HELGA SEIFERT schreef 9 februari 2001 in de Rheinische Post

Tournee-Auftakt in Viersen: Standing Ovations für Herman van Veen


Wenn die Stimmen flüstern, wird dein Ohr zum Flügel



VIERSEN (RP).

Die Zeit hat Spuren hinterlassen. Bei seinen Fans - geschätzter Altersdurchschnitt jenseits der 40 - und bei ihm, dem Liedermacher, Harlekin, Poet, Gaukler, Entertainer. Herman van Veen ist wieder auf Tournee, 14 Monate lang in knapp 80 Städten in Europa und Südafrika. Das ohnehin spärliche Haar des Utrechters ("Ich habe mich seit dem 30. kaum verändert") ist weniger geworden, die Farbe Weiß hat das Grau verdrängt, und der Greis, der ab und an durch das stark geschminkte Antlitz lugt, ist nicht mehr wegzuleugnen. Aber was soll`s. Die Ausstrahlung dieses Mannes, die Faszination, die er und seine Lieder auf Menschen jeden Alters und aller gesellschaftlichen Schichten ausüben, ist ungebrochen.
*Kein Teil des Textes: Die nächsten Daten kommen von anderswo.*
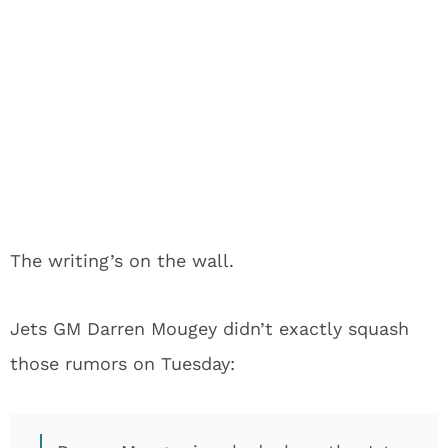
The writing’s on the wall.
Jets GM Darren Mougey didn’t exactly squash
those rumors on Tuesday:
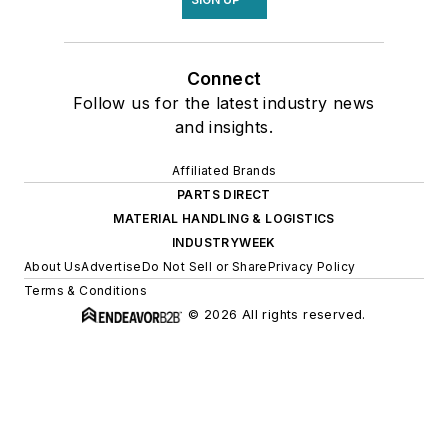
Connect
Follow us for the latest industry news
and insights.
Affiliated Brands
PARTS DIRECT
MATERIAL HANDLING & LOGISTICS
INDUSTRYWEEK
About Us
Advertise
Do Not Sell or Share
Privacy Policy
Terms & Conditions
© 2026 All rights reserved.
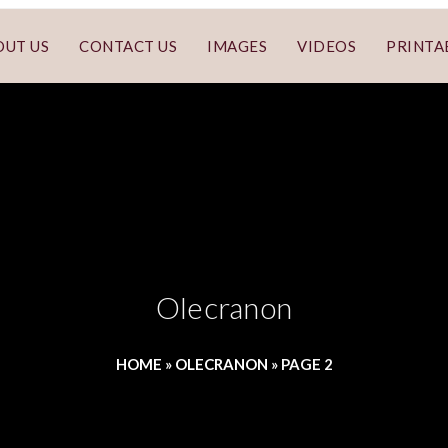
OUT US
CONTACT US
IMAGES
VIDEOS
PRINTA
Olecranon
HOME
»
OLECRANON
»
PAGE 2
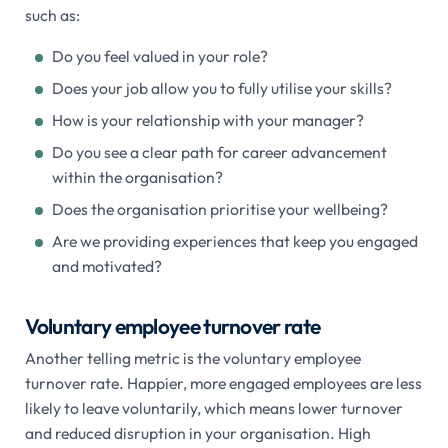
such as:
Do you feel valued in your role?
Does your job allow you to fully utilise your skills?
How is your relationship with your manager?
Do you see a clear path for career advancement
within the organisation?
Does the organisation prioritise your wellbeing?
Are we providing experiences that keep you engaged
and motivated?
Voluntary employee turnover rate
Another telling metric is the voluntary employee
turnover rate. Happier, more engaged employees are less
likely to leave voluntarily, which means lower turnover
and reduced disruption in your organisation. High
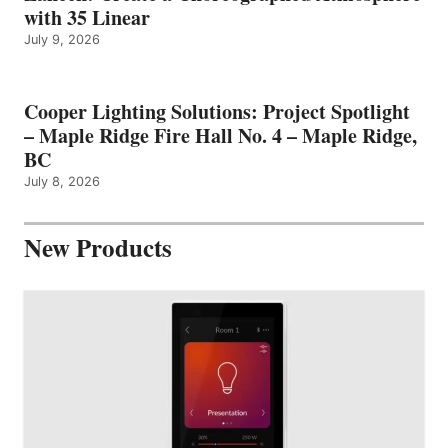
with 35 Linear
July 9, 2026
Cooper Lighting Solutions: Project Spotlight
– Maple Ridge Fire Hall No. 4 – Maple Ridge,
BC
July 8, 2026
New Products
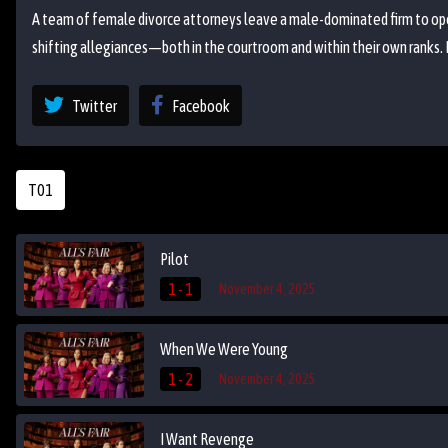
A team of female divorce attorneys leave a male-dominated firm to open
shifting allegiances—both in the courtroom and within their own ranks.
Twitter
Facebook
T01
Pilot
1 - 1
November 4, 2025
When We Were Young
1 - 2
November 4, 2025
I Want Revenge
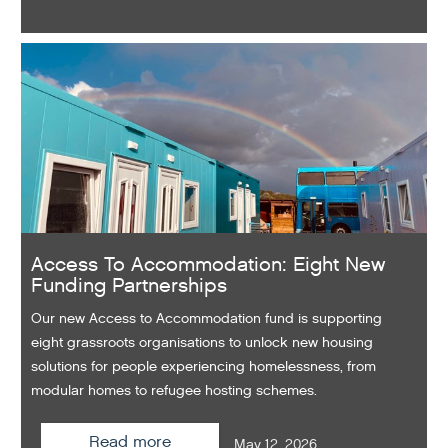
Access To Accommodation: Eight New
Funding Partnerships
Our new Access to Accommodation fund is supporting
eight grassroots organisations to unlock new housing
solutions for people experiencing homelessness, from
modular homes to refugee hosting schemes.
Read more
May 12, 2026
Das Premierenpublikum in der Viersener Festhalle entführt "Herman" von der ersten Minute bis zur letzten in seine melancholische, heitere Welt, in der Traum und Wirklichkeit, Glück und Leid, Leben und Tod, Liebe und Hass ihren angestammten Platz einnehmen. Weil das Leben nun einmal so und nicht anders ist.

"Was ich dir singen wollte." Der Titel der neuen Tournee ist Programm. Bis auf eine Ausnahme sind alle Lieder jungfräulich, noch nicht auf CD erhältlich. "Wenn Udo Jürgens reden will, dann hilft ihm sein Klavier. Ich bin nur Sänger. Darum bin ich hier." Die Texte des holländischen Barden sind in ihrer Aussage gleich geblieben: mal ganz banal, menschlich halt, dann wieder sozialkritisch, wenn er das Schicksal eines Freudenmädchens besingt, "16 Jahre, .
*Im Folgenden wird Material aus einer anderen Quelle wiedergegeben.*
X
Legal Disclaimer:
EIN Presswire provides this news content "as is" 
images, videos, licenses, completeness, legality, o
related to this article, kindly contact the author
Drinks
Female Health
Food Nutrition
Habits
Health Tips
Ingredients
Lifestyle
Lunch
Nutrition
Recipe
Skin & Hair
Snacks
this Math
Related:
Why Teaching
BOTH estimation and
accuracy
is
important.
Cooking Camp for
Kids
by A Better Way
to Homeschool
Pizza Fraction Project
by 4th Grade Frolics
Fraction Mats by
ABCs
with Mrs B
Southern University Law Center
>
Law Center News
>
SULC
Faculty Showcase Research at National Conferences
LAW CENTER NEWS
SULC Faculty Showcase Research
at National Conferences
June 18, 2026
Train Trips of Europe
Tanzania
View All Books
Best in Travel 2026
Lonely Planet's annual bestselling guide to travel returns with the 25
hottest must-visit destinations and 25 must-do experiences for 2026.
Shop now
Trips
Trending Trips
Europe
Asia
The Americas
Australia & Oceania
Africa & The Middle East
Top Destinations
. . macht 65 Gulden, und später kauft du davon einen Schuss". Gänsehaut stellt sich immer dann ein, wenn van Veen Botschaften sendet. "Kyrie Eleison - für die Armen, für die Verlassenen, für die Kriegswaisen, für , für, für. . ." - minutenlanger Sprechgesang, begleitet von den glockenreinen Stimmen der jungen Geigerinnen im Hintergrund.

"Ohne Frieden kann keiner leben - ob reicher Knacker oder armes Aas". Schnitt. Aus. Der Entertainer erstarrt zur Marionette und singt - Kontrast muss sein - von einem "Teufelskerl". Von den fast 1000 Menschen im Saal hat keiner auch nur die geringste Chance, diesem Wechselbad der Gefühle zu entkommen. Der Spannungsbogen hält an bis zum Schlussakkord. Welche Dramaturgie!


Mit reinem Herzen

Requisiten setzt van Veen kaum noch ein. Schwarze Kulisse, ein leuchtender Clown-Schirm, Glitzerkonfetti und jede Menge Puppen. Kein Nebel, keine Lichtorgel - einer wie er überzeugt mit Ausdruck, Stimme und Text. Schnickschnack stände im Widerspruch zu den Bildern, die van Veen mit dem reinen Herzen eines Kindes nachzuzeichnen vermag.

Am Ende will der Applaus nicht verstummen. Zugabe folgt auf Zugabe. Erst der Abgang des Künstlers und seiner musikalischen Begleiter durch den Saal setzt den Schlusspunkt eines Premierenabends, über den man noch lange reden wird.